Tuesday, September 08, 2009


Yesterday, being my birthday and a national holiday on top of it, I decided to take the day off from writing…. and most other things for that matter. This morning I am in the comfort of my own chair in what’s become known as my “man cave”. After the calm of the past few days, life is cresting like a wave today. Grad school begins right now as I’m sharing this. There are a dozen last minute details to help my honey with as she prepares the preschool for tomorrow’s start of a new year. Of course there is also the issue of my own role as pastoral artist around here and the fact that I get paid to be one in this community o’ faith. All in all it looks like another 16 hour day lined up, so at 5:30 in the morning, it’s just my coffee, my chair, and my self trying to take a few moments to align my brain with my world.
I’m finding myself this morning in an odd, probably birthday induced, unfamiliar tension between past and future, while trying to focus on the needs of the present. My own personal feelings towards the observation of my birthday can be categorized in various stages throughout my history.
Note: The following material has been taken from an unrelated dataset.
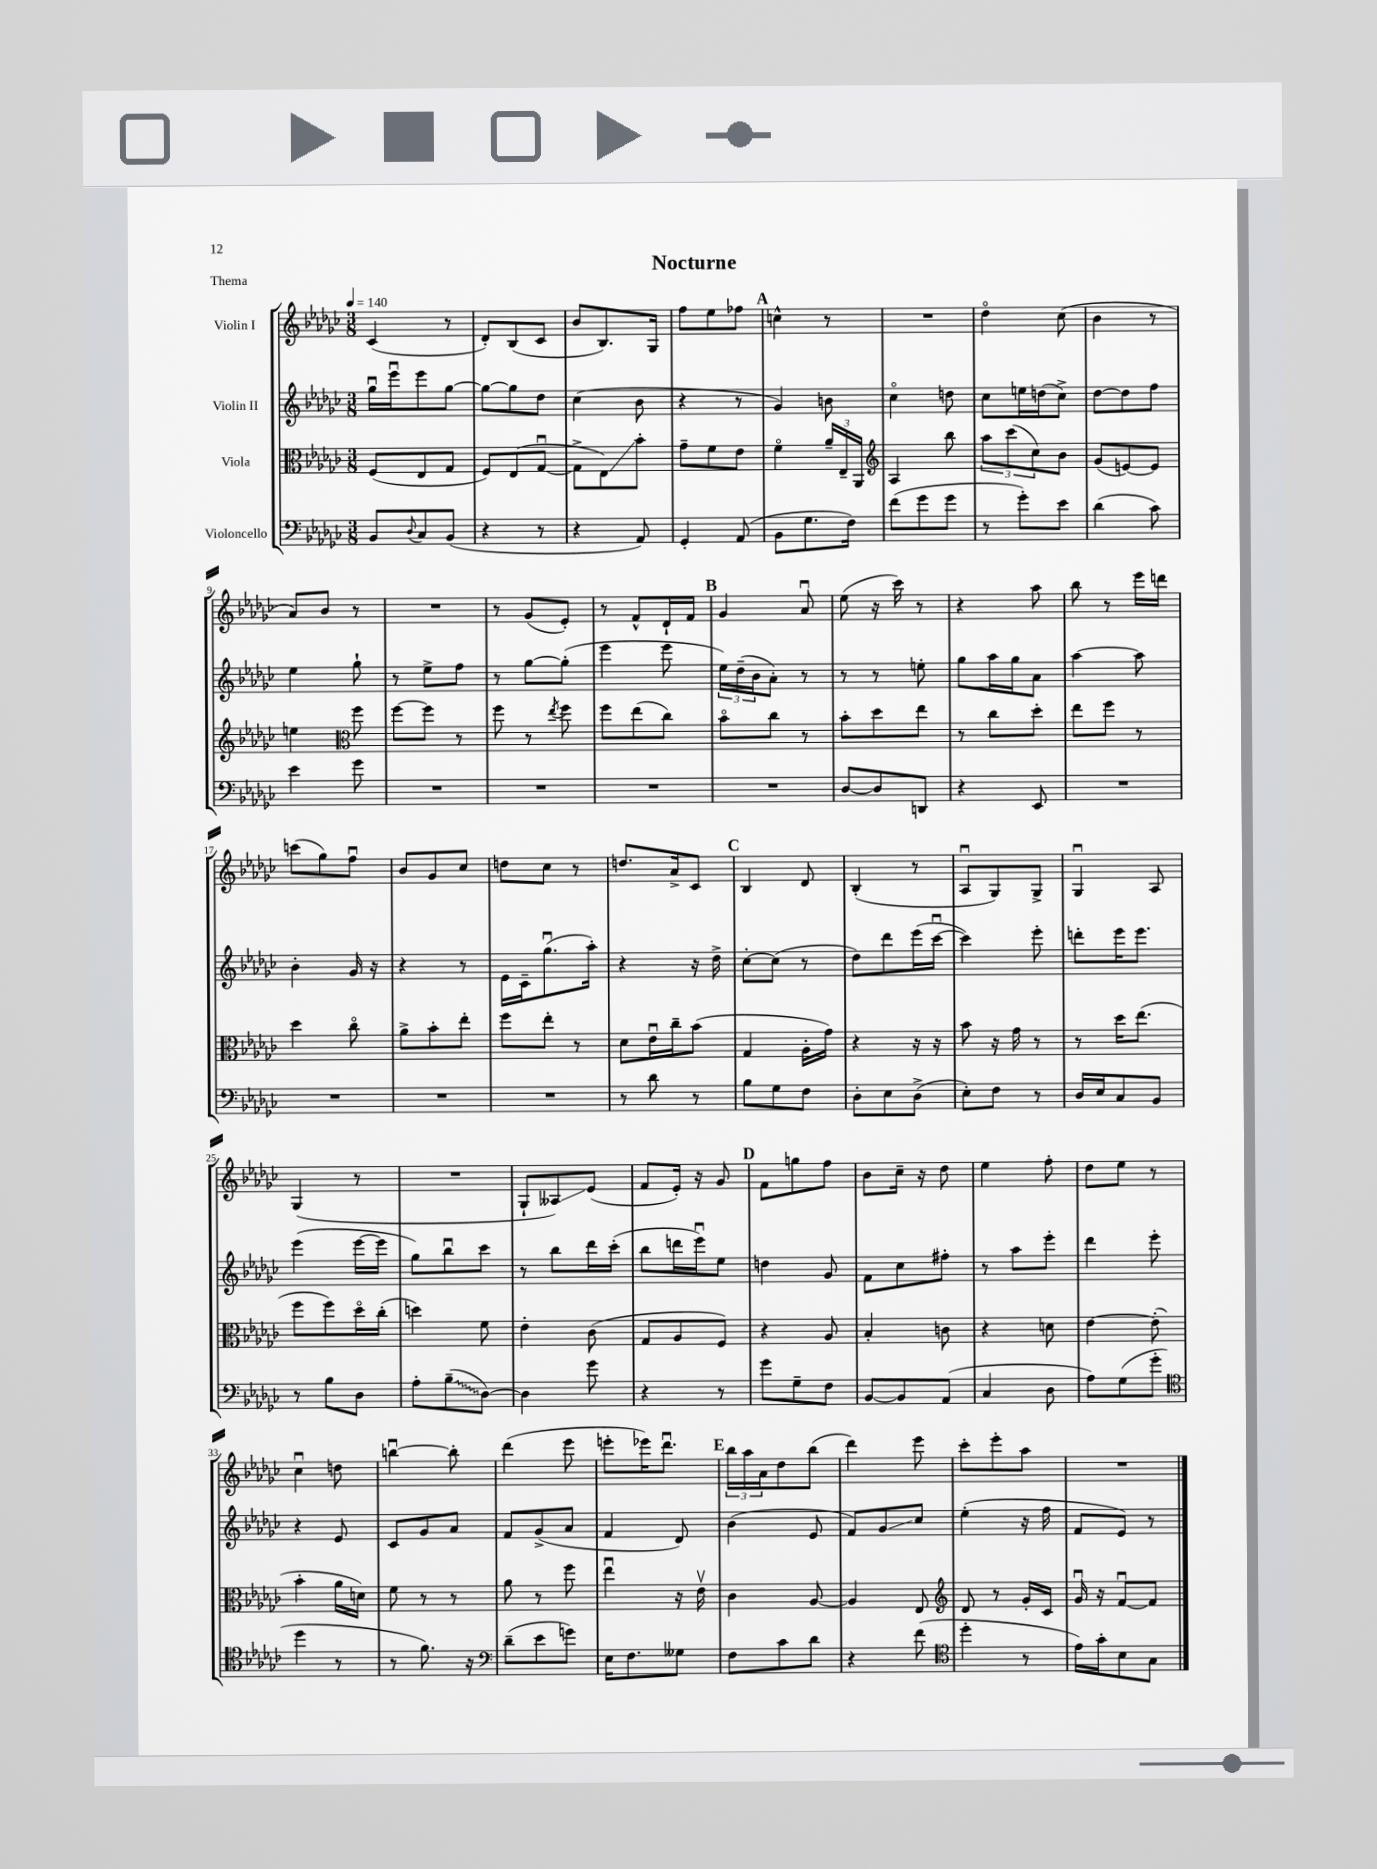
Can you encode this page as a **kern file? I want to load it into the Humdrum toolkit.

There were the early years, when it’s been reported that I cried each time my family gathered and sang to me. I’d imagine that it was more a reflection of their harmony than my own feelings of mortality at that point. As I grew older and my ears grew accustomed to their well intentioned tunes, I , like most children looked forward to these annual celebrations. Somewhere later in high school and continuing into early adulthood, I became ambivalent to the whole process and mostly endured them for the sake of others felt need to celebrate. When I had my own children, I was a bit more enthusiastic because of their obvious desire to celebrate. As they grew older, I have once again become less engaged in the process, except for the occasional milestones like 40 and last years 45.
Except for the occasional selfish feelings of entitlement that I should be able to do whatever I want to on my annual appointed celebration, I haven’t really been affected that deeply during these moments. Oh, certainly, especially on the big ones, I have reflected on where I’m at, where I’ve been, where I might be going….all of the usual thoughts that one has. This year has been different though as, due to the great social networking invention called Facebook, my worlds and eras have collided into one big birthday card. I have shared before that my tendency, as I’ve jetted through the years, has been to close the pages behind me as I’ve passed through each chapter of existence. Each part is neatly packaged behind a section for me to come back to, or not, at my own leisure and convenience. This year, as I’ve received the, more than generous and less than deserved, birthday greetings through the wonder of the internet, all of those pages were opened at the same time, for the first time. I have connection with people from every point of my life including elementary school, all on the same day. It was somewhat overwhelming for someone who has been known for my less than enthusiastic approach to reunions of any sort.
I have, during the last several years, looked at the passing of my birthday’s as being one more year towards being able to do and say whatever the heck I want to. I still look for that magical day when I get to just because “I’m old”. For the time being though, I’m going to enjoy thumbing through the story that God has written with the generous and colorful ink of people in my life.